* [ABOUT THIS EXERCISE]: An exact restatement of the data below, with the pictures removed, is the required answer.

* [SUPPLIED MATERIAL]:
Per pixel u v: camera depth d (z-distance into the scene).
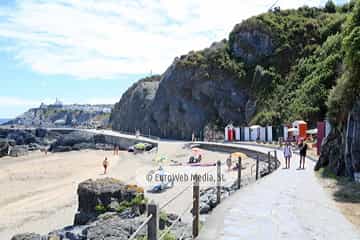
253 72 87.62
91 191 22.78
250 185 19.11
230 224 11.38
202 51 102.12
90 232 15.20
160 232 11.30
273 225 11.30
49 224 26.03
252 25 91.94
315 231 10.78
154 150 74.12
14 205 33.53
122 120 138.88
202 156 57.25
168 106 104.94
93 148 98.12
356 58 20.67
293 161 32.22
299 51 84.88
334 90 25.05
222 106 88.25
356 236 10.37
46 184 45.25
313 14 95.31
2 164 70.50
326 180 20.59
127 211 20.28
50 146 103.69
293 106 67.25
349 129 20.53
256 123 74.75
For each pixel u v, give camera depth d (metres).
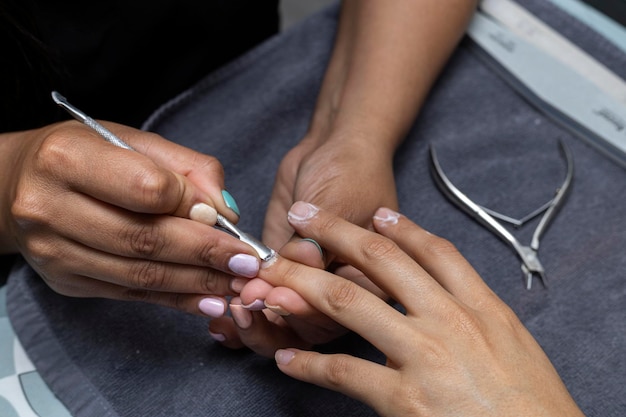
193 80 0.94
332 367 0.54
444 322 0.54
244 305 0.59
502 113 0.84
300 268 0.58
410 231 0.62
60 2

* [FINISHED EXERCISE]:
Per pixel u v: camera depth d (z-distance into the scene).
253 72 87.62
91 191 22.78
250 185 19.11
230 224 11.38
202 51 102.12
90 232 15.20
160 232 11.30
273 225 11.30
49 224 26.03
252 25 91.94
315 231 10.78
154 150 74.12
14 205 33.53
122 120 138.88
202 156 57.25
168 106 104.94
93 148 98.12
356 58 20.67
293 161 32.22
299 51 84.88
334 90 25.05
222 106 88.25
356 236 10.37
46 184 45.25
313 14 95.31
2 164 70.50
326 180 20.59
127 211 20.28
50 146 103.69
293 106 67.25
349 129 20.53
256 123 74.75
For each pixel u v, give camera depth d (metres).
193 80 0.94
332 367 0.54
444 322 0.54
244 305 0.59
502 113 0.84
300 268 0.58
410 231 0.62
60 2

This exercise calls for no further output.